Stated problem 1: Please write out the stretch of the C++ forum answer from "Functional decomposition is" through "when you do.", word for word.
Stated problem 2: Name each distinct string the type() function in the C++ forum answer can return.

Use a specific value in an array in an if statement in C++

(This isn't quite an answer, but it's difficult to express as a comment, and the resulting simplification might lead you towards an answer anyway...)

Functional decomposition is your friend:

const char* type(const char* gene1, const char* gene2) {
    return gene1[19] != 'T' ? "Normal" : gene2[19] == 'T' ? "Anemic" : "Carrier";
}
⋮
outFile << "Person A is of '" << type(gene1A, gene2A) << "' type." << endl;
outFile << "Person B is of '" << type(gene1B, gene2B) << "' type." << endl;
outFile << "Person C is of '" << type(gene1C, gene2C) << "' type." << endl;
outFile << "Person D is of '" << type(gene1D, gene2D) << "' type." << endl;

It also makes bugs like the one you introduced for person D much harder to introduce and easier to spot when you do.

EDIT: @MarkB pointed out an error in my logic (I misread the original logic). Unfortunately, I'm not sure how to fix it, since the original logic is of the form:

     if A or  B then X
else if A and B then Y
else                 Z

Since (A or B) is true whenever (A and B) is true, the second clause will never trigger, which almost certainly wasn't your intent. If you meant to have the AND clause first, then the type() function could be rewritten thus:

const char* type(const char* gene1, const char* gene2) {
    bool t1 = gene1[19] == 'T';
    bool t2 = gene2[19] == 'T';
    return t1 && t2 ? "Anemic" : t1 || t2 ? "Carrier" : "Normal"  );
}

Incidentally, this function wouldn't be a "sub-function" (whatever that means) of the current code, it would simply be a free function declared above the function. OTOH, if your compiler supports C++11 lambdas, you can in fact declare the type() function locally to the function in question:

auto type = [](const char* gene1, const char* gene2) -> const char * {
    …
};

Entries shown:

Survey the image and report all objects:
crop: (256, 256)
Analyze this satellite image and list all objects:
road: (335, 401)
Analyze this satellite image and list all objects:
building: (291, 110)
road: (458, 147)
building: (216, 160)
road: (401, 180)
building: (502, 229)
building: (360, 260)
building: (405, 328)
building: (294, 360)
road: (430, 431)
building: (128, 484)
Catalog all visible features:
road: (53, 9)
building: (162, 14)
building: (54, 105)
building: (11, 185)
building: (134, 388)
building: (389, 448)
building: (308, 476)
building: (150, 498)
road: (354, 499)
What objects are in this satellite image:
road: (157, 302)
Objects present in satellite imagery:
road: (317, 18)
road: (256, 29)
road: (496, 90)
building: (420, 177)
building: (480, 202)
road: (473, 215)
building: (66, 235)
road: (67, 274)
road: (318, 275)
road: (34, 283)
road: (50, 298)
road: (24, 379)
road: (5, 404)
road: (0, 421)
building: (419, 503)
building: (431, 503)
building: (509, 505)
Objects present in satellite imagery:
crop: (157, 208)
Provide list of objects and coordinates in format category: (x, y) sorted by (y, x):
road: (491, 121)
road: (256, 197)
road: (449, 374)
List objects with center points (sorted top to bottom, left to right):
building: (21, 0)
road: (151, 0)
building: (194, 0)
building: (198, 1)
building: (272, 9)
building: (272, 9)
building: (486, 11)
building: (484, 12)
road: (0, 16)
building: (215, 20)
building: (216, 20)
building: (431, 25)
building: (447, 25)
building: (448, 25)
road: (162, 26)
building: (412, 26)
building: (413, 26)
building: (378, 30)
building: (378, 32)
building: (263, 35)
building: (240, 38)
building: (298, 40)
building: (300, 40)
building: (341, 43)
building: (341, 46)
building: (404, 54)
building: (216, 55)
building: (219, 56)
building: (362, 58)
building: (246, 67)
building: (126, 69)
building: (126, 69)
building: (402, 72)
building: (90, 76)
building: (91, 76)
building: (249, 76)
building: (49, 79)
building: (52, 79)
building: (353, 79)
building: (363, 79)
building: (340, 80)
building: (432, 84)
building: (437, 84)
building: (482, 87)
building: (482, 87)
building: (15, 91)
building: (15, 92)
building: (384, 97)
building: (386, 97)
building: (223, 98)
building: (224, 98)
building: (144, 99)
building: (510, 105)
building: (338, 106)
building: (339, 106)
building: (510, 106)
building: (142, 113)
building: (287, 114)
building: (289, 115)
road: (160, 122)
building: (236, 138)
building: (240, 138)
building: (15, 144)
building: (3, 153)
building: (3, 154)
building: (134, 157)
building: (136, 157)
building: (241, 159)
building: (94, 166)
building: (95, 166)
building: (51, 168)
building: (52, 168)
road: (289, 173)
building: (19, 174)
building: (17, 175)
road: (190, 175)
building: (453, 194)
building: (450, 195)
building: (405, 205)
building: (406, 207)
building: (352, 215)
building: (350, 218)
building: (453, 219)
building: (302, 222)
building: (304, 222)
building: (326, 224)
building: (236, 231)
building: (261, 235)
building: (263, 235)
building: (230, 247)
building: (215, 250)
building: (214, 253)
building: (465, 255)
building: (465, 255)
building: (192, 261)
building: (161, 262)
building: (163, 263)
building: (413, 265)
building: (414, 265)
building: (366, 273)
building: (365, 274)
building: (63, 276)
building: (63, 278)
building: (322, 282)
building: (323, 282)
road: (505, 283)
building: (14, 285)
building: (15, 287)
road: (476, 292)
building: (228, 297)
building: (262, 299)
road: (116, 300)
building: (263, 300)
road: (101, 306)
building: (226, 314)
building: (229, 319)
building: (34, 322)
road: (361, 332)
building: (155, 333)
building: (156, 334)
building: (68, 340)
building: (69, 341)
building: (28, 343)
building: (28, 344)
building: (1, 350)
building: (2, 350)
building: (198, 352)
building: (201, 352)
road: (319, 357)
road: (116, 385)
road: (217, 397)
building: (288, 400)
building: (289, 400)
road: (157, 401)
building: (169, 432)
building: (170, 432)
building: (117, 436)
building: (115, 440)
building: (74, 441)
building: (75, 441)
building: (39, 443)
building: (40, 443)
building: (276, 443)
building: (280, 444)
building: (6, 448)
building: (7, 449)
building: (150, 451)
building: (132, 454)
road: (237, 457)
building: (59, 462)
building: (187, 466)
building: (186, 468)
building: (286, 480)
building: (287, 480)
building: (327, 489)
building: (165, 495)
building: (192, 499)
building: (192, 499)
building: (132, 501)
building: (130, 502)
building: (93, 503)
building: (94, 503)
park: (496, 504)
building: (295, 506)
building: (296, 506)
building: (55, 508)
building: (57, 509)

Written response 1:
Functional decomposition is your friend:

const char* type(const char* gene1, const char* gene2) {
    return gene1[19] != 'T' ? "Normal" : gene2[19] == 'T' ? "Anemic" : "Carrier";
}
⋮
outFile << "Person A is of '" << type(gene1A, gene2A) << "' type." << endl;
outFile << "Person B is of '" << type(gene1B, gene2B) << "' type." << endl;
outFile << "Person C is of '" << type(gene1C, gene2C) << "' type." << endl;
outFile << "Person D is of '" << type(gene1D, gene2D) << "' type." << endl;

It also makes bugs like the one you introduced for person D much harder to introduce and easier to spot when you do.

Written response 2:
"Normal"
"Anemic"
"Carrier"